Джейкоб Хейлбран: Почему реализм сегодня подвергается нападкам как несостоятельный подход к внешней политике? Или, по крайней мере, не столь значительный, как в 1970-е гг., когда у руля стояли такие выдающиеся деятели как Ханс Моргентау, Джордж Кеннан, Дин Ачесон и Вы? Что изменилось?
Генри Киссинджер: Не думаю, что мои взгляды на этот счет сильно изменились с 1970-х годов. Я всегда придерживался расширительного толкования национальных интересов, и большая часть доводов против реализма как разновидности идеализма, на мой взгляд, надуманна. Существует традиция противопоставлять группу исследователей, считающих силу определяющим элементом мировой политики, идеалистам, верящим в то, что ценности общества имеют решающее значение. Кеннан, Ачесон или другие упомянутые вами деятели не придерживались таких упрощенных взглядов. Точка зрения, которую разделяют реалисты разного толка, заключается в том, что при анализе внешней политики необходимо начинать с оценки элементов и факторов, актуальных для сложившейся ситуации. И совершенно очевидно, что ценности также включаются в общую картину как важный элемент. На самом деле споры ведутся по поводу относительных приоритетов и правильного баланса.
Хейлбран: В вашей новой биографии, написанной Найэллом Фергюсоном, меня поразила одна цитата из вашего дневника 1964 года. Вы высказали пророческое предположение, что «победа Голдуотера (выдвижение Барри Голдуотера кандидатом в президенты США. – РГП[2]) – это новое явление в американской политике, триумф идеологической партии в европейском смысле. Никто не может предсказать, чем все это закончится, потому что пока еще не было прецедентов».

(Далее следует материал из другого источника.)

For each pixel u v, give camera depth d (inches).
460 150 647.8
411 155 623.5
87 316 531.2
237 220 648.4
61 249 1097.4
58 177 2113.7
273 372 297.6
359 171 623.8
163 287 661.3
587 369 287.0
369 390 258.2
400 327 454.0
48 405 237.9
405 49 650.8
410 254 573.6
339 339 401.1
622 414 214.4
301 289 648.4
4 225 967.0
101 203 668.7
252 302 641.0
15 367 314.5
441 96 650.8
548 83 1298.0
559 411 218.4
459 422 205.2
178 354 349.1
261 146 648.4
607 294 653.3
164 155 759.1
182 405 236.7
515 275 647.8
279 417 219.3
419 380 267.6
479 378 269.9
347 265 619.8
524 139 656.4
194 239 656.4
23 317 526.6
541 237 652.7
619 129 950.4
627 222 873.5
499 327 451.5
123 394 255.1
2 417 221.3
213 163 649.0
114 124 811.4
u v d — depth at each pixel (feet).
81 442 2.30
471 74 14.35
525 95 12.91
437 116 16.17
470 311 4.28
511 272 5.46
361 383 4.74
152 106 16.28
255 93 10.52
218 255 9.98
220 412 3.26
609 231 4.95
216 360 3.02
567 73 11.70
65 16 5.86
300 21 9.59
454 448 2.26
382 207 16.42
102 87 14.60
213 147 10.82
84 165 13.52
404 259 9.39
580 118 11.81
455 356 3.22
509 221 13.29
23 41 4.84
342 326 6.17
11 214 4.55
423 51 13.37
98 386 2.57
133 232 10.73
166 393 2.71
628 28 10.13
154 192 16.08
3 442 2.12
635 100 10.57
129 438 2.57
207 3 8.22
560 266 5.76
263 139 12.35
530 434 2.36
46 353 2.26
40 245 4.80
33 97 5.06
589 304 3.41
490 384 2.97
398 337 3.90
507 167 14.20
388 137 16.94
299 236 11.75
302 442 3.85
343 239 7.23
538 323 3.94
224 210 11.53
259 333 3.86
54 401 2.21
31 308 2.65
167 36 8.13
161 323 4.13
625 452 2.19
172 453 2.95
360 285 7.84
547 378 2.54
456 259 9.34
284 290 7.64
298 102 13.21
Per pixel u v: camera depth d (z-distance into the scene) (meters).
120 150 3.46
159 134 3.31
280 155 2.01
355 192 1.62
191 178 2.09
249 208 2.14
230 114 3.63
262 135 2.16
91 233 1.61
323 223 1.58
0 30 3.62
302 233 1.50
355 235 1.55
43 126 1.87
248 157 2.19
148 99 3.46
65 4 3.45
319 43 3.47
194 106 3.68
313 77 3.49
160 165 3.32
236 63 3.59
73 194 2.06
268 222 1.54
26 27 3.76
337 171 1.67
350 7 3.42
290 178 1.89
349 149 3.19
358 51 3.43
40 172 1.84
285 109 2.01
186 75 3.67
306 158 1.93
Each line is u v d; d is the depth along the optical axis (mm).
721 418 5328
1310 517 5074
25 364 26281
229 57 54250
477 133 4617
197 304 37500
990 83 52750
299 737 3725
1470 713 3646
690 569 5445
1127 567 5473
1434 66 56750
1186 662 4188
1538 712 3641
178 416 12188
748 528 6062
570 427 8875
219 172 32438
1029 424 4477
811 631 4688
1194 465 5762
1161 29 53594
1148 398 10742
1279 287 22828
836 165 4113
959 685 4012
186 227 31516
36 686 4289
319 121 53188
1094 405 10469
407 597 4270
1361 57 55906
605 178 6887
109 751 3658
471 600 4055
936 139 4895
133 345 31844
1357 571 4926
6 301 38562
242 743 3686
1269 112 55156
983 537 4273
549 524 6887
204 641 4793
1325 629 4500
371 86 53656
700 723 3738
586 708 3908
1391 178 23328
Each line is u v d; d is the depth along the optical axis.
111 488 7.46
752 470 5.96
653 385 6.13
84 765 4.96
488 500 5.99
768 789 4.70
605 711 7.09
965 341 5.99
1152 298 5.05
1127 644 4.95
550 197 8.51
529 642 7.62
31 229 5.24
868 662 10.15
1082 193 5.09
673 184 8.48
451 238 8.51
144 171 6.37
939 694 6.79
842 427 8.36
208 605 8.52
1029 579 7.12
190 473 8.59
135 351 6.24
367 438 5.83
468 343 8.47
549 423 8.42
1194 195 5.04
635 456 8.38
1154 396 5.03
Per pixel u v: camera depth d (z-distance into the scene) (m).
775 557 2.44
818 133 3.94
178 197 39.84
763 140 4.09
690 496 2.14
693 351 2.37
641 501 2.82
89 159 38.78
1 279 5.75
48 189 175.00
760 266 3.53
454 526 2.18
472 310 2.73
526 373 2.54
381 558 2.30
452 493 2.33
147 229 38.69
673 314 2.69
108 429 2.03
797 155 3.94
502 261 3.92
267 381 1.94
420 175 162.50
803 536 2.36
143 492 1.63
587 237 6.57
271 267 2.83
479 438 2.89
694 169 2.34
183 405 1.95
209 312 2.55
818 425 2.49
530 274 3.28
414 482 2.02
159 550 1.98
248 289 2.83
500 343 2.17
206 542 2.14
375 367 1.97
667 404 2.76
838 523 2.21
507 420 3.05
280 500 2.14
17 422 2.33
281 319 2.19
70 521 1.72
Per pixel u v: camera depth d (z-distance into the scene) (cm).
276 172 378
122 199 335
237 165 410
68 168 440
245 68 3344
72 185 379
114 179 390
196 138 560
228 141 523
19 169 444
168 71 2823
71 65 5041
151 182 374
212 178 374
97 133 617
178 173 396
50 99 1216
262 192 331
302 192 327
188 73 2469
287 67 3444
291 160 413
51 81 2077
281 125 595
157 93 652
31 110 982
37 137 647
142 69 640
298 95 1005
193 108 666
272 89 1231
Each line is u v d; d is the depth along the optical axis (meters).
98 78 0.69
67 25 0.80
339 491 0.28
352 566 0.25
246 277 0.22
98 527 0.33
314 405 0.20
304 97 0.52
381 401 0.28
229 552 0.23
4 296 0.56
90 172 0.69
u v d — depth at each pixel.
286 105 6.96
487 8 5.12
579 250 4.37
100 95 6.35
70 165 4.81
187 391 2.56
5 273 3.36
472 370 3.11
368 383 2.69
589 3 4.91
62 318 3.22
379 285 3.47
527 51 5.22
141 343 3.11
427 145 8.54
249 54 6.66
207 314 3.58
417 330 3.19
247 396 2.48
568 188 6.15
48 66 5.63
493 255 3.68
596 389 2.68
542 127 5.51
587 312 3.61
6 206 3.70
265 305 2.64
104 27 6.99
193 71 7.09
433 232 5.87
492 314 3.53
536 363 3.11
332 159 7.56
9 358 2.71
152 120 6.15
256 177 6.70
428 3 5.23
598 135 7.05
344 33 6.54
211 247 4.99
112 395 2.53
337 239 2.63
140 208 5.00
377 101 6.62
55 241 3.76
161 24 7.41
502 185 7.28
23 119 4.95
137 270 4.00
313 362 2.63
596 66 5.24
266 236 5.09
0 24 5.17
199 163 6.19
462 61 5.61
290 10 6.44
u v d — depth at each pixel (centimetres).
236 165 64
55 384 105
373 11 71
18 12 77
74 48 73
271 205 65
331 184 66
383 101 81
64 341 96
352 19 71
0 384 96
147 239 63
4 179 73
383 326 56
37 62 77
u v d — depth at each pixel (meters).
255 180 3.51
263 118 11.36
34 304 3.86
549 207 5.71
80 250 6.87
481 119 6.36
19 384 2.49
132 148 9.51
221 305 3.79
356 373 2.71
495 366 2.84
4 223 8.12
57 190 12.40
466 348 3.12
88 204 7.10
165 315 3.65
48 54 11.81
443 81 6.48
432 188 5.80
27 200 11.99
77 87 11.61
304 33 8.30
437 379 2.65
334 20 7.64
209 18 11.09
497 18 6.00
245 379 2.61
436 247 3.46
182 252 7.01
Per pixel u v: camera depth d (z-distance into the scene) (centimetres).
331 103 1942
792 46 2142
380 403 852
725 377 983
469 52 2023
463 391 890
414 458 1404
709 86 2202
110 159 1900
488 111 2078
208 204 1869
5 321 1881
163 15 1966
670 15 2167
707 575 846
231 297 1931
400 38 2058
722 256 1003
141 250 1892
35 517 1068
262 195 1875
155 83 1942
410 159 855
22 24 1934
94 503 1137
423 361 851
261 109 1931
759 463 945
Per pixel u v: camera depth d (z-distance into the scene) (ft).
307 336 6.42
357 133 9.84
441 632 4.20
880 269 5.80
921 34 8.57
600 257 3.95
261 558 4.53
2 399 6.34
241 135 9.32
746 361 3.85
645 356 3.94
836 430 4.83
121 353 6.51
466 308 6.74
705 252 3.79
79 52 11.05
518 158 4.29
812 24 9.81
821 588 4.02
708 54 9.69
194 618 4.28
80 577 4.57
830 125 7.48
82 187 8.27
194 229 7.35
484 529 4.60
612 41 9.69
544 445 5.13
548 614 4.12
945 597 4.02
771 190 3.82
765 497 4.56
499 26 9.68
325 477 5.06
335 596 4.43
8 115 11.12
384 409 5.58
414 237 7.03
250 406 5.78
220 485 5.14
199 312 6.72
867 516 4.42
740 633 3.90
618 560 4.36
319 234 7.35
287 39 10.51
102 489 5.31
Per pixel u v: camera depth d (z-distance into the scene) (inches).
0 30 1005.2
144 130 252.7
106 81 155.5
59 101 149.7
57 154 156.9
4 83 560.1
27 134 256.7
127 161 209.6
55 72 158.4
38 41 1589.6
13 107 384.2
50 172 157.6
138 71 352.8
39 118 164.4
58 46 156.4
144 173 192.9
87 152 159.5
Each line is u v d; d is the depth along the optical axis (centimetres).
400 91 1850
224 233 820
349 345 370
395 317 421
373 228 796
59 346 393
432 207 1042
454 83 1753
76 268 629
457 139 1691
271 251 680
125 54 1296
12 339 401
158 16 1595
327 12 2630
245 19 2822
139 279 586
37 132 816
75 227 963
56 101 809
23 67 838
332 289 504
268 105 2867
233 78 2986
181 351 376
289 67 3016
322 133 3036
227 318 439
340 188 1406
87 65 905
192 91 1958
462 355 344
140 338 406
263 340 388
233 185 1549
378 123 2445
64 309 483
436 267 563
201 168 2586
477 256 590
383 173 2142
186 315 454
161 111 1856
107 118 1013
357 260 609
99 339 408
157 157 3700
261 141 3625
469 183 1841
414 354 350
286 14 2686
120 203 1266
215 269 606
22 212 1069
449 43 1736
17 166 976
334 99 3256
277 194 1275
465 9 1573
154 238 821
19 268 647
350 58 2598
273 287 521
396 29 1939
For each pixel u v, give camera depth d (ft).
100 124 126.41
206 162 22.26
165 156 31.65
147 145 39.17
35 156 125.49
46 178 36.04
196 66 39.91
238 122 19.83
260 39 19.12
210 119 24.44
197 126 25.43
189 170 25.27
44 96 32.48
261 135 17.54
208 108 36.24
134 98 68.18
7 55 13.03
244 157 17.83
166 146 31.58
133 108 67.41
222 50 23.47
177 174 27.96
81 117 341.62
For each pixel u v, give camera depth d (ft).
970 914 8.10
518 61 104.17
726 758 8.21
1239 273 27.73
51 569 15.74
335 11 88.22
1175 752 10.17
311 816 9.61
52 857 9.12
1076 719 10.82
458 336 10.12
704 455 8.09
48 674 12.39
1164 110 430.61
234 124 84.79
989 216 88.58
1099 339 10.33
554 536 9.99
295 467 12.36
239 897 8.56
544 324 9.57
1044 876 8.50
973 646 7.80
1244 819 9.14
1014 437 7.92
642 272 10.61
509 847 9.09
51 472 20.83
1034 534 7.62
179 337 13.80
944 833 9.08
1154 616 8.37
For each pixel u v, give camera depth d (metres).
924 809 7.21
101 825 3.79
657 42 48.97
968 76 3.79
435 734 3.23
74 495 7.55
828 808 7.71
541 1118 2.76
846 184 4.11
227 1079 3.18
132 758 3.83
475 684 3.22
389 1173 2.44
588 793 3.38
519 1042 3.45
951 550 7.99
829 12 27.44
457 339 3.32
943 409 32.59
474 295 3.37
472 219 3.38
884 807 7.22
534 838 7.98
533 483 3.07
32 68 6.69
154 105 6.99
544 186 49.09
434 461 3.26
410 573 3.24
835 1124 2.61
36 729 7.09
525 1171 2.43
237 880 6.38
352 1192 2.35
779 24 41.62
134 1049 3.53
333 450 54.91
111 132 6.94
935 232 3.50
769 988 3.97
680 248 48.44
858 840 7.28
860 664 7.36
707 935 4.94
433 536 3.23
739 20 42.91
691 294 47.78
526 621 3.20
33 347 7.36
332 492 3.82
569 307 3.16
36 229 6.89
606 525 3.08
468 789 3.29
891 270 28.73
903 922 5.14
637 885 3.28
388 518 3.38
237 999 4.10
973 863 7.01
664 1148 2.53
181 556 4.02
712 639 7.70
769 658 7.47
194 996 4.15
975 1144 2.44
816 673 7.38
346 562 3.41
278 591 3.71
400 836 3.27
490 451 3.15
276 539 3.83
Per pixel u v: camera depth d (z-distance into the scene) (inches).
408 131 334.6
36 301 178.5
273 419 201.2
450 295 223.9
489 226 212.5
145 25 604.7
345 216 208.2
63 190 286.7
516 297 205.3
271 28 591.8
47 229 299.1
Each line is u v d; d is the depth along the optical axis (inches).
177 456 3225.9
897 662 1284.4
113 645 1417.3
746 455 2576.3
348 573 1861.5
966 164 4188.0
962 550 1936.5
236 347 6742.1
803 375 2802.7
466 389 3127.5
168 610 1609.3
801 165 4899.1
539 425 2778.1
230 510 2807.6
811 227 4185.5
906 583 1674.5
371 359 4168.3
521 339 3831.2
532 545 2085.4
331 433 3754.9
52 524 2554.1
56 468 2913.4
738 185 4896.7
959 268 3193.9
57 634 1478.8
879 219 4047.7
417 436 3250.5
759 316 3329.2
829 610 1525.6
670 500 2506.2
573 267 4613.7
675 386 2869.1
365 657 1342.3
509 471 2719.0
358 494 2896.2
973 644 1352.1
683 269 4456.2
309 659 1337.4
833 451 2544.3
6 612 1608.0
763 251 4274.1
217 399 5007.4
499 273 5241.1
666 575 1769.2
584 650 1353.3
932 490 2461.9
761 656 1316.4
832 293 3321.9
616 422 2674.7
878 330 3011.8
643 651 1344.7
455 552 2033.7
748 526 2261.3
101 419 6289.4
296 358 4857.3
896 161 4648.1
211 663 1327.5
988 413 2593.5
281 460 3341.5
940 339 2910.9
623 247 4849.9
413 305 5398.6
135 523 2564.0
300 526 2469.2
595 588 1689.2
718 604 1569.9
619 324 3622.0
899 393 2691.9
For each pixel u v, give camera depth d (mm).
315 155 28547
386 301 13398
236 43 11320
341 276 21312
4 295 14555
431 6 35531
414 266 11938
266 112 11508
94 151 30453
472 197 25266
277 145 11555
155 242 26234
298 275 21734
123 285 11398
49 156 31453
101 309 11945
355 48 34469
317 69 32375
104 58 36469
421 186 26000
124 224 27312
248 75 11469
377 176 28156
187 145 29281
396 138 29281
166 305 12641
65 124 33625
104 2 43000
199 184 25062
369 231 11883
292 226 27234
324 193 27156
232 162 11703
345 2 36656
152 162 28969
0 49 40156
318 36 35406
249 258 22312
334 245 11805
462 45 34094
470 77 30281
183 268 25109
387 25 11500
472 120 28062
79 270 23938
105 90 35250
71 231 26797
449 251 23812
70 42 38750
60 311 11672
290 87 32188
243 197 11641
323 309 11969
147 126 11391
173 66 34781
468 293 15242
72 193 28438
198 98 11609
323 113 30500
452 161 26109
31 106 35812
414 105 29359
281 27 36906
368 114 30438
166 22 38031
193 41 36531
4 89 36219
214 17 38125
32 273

Киссинджер: На партийном съезде такому человеку как я, хорошо знакомому с политикой «восточного истеблишмента» (либеральное крыло республиканской партии. – РГП.), все виделось именно так. Впоследствии я лучше узнал Голдуотера и проникся уважением к нему как глубоко порядочному человеку, имеющему нравственные убеждения.
Хейлбран: Все верно, но меня больше заинтересовало ваше истолкование идеологической силы, возникшей в 1964 году.
Киссинджер: Это была новая идеологическая сила в Республиканской партии. До того момента доминирующей внешнеполитической линией была позиция «восточного истеблишмента», основанная на моделях из европейской истории. Новая внешнеполитическая линия была миссионерской по своей сути; ее сторонники подчеркивали миссию Америки насаждать демократию в мире – если потребуется, с помощью военной силы. И они проявляли нетерпимость к любой оппозиции. Это стало характерной особенностью крайне правых и левых, которые периодически менялись сторонами.
Хейлбран: И те и другие яростно критиковали администрацию Никсона.
Киссинджер: Да.
Хейлбран: Я помню, Вы писали в своих мемуарах, что больше всего Вас удивили нападки со стороны правых.
Киссинджер: Я был совершенно не готов к этому.
Хейлбран: Они обвиняли Вас в попытках умиротворения Советского Союза.
Киссинджер: Некоторые люди, такие как Норманн Подхорец, с которым мы сегодня хорошие друзья, попеременно критиковал меня то с левых, то с правых позиций.
Хейлбран: Я подзабыл, что он был на такое способен. Хотя в конечном итоге разрядка сыграла ключевую роль в низложении Советского Союза, не так ли?
Киссинджер: Это моя точка зрения. Мы рассматривали разрядку как стратегию ведения противоборства с Советским Союзом.
Хейлбран: Я поражен, что эта позиция не привлекает больше внимания – в Европе принято считать, что разрядка была необходима для смягчения Восточной Европы и Советского Союза, а также преодоления воспоминаний о Второй мировой войне – тогда как в США возобладала триумфалистская идеология.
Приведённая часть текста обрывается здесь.